The companies that operate the social-media platforms where this hate has festered have flailed haplessly in responding to the problem. Twitter, for example, recently announced it intended to crack down on “groomer” and similar rhetoric conflating the LGBTQ community with pedophilia.
That move, at least briefly, made matters worse: In the week afterward, there were 8,075 tweets per day on average featuring the slurs to describe the LGBTQ community. When the CCDH researchers decided to test how assiduously Twitter enforced the policy, they reported 100 of the most-viewed hate-tweets to the company via its reporting tools. It only removed one of them.
Twitter also has demonstrated those policies are only for normal people like you and me: For officeholders like Greene and Arizona legislator Wendy Rogers, it chooses to simply hide the tweet so it cannot be retweeted or replied to.
But Twitter is hardly the only offender. CCDH researchers began looking at paid advertisements on Facebook and Instagram featuring the “groomer” rhetoric, and found 59 paid ads promoting the narrative, which were viewed over 2.1 million times in total. When they reported the content to the platforms, only one ad was removed:
The ads were purchased and ran between March and August 2022 during the height of Florida’s ‘Don’t Say Gay or Trans’ bill controversy and often focused on Disney’s opposition to the bill, with language that claims opponents of ‘Don’t Say Gay or Trans’ are protecting pedophiles or that teaching about LGBTQ+ issues in schools amounts to ‘radical sexual grooming’. Having spoken out against the bill, Disney became a target in this narrative and was the subject of over half of the Facebook ads in this study. The company has also been targeted on Twitter, where 345,152 tweets mentioning Disney appear alongside slurs like ‘predator’, ‘pedophilia’, and ‘grooming’.

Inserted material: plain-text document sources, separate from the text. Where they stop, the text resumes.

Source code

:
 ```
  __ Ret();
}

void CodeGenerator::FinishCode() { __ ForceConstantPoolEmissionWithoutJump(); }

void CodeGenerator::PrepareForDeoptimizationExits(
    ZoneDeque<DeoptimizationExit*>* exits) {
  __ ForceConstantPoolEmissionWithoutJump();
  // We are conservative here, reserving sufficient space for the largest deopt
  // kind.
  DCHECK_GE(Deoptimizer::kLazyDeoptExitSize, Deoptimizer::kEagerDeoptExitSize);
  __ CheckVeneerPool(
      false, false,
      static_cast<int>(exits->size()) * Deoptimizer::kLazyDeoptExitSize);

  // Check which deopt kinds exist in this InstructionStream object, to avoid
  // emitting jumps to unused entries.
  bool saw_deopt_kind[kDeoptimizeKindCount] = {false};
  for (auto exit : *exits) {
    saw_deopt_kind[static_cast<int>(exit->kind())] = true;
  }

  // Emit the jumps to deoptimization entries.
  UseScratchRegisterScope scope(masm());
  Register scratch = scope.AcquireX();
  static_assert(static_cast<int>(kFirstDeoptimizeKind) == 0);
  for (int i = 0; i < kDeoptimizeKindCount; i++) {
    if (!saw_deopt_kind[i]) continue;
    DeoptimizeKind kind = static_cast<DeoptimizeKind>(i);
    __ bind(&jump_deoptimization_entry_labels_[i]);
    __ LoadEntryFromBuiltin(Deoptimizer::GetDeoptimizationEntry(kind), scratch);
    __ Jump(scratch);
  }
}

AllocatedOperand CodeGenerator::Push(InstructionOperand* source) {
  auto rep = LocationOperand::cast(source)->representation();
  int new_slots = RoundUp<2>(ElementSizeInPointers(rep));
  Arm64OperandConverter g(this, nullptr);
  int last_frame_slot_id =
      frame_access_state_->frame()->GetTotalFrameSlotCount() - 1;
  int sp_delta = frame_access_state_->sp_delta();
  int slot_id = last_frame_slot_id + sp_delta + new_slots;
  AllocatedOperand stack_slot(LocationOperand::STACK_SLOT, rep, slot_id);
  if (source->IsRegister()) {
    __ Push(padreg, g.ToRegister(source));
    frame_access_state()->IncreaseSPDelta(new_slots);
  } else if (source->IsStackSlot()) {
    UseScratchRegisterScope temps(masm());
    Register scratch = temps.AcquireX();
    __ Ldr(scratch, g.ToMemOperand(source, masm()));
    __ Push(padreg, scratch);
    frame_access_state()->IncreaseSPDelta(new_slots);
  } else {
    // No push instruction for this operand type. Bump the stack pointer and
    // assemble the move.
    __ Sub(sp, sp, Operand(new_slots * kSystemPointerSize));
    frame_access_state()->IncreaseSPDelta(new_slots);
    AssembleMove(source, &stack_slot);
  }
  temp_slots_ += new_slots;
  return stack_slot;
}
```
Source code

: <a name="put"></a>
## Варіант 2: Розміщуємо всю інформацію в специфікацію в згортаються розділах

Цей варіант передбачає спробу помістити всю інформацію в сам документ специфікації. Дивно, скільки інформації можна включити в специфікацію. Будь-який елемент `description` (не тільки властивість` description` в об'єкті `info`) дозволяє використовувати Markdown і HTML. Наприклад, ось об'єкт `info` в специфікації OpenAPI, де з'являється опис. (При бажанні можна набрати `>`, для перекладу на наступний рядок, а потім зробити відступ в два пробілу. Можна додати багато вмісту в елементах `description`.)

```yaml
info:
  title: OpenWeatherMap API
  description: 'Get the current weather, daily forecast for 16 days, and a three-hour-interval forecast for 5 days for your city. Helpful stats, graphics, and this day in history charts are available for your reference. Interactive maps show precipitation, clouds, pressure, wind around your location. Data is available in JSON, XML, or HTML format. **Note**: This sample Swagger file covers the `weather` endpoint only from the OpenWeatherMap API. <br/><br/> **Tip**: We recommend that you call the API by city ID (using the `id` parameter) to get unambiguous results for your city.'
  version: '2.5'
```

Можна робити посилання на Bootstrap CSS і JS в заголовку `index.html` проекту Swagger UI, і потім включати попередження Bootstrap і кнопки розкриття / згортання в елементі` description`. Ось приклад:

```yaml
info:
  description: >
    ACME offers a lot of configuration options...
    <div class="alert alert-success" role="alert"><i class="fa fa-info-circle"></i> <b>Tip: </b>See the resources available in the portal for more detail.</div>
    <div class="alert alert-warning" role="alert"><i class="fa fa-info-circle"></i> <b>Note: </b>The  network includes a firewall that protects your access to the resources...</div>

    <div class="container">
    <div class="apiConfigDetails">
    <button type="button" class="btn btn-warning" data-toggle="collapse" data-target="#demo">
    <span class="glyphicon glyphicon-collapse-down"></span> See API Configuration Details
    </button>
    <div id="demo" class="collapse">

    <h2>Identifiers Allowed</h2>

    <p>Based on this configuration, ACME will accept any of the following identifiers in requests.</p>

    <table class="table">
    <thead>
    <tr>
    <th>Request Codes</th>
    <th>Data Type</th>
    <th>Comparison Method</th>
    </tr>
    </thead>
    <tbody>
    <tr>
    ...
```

The platforms’ parent company, Meta, accepted up to $24,987 for the ads. Of the 59 ads, 32 of them focused “grooming” accusations on Disney after the company came out in opposition of the Florida legislation.
Unga emphasizes that this is all part of a coordinated campaign. “One thing that I hope that we are underscoring with this report, is a person might be tempted to think that there is an organic rise in anti-LGBTQ sentiments—in other words, the number of people who oppose LGBTQ people is growing. I'm sure that has a lot of people concerned, but what this report actually shows is that is not true. There is not an organic rise, but rather social media has given a limitless platform to amplify hate from a small group of people.
“They can use that social media as a megaphone to reach tens of millions, potentially billions. The last point I will punctuate here, is this is a concern that is not for the future for us to conjure on in the longer term. I would make the case that this problem is timebound, and directly rooted in the midterm elections. It is no coincidence that people have inflamed and used this rhetoric during the period of the primary elections.”
Unga also observed that the onus for this problem rests ultimately with the social-media companies that earn their profits from stirring up controversy among the public.
“I would remind folks about the 2020 election, the 2016 election, and how social media was used to organize, proliferate hateful messages and misinformation. The reason this report is timely, is we want to make sure that people are looking at what social media has the ability to do,” he said. “And we want social media companies to examine whether or not they are prepared for the midterm elections, in ways that perhaps they were not prepared in prior years.”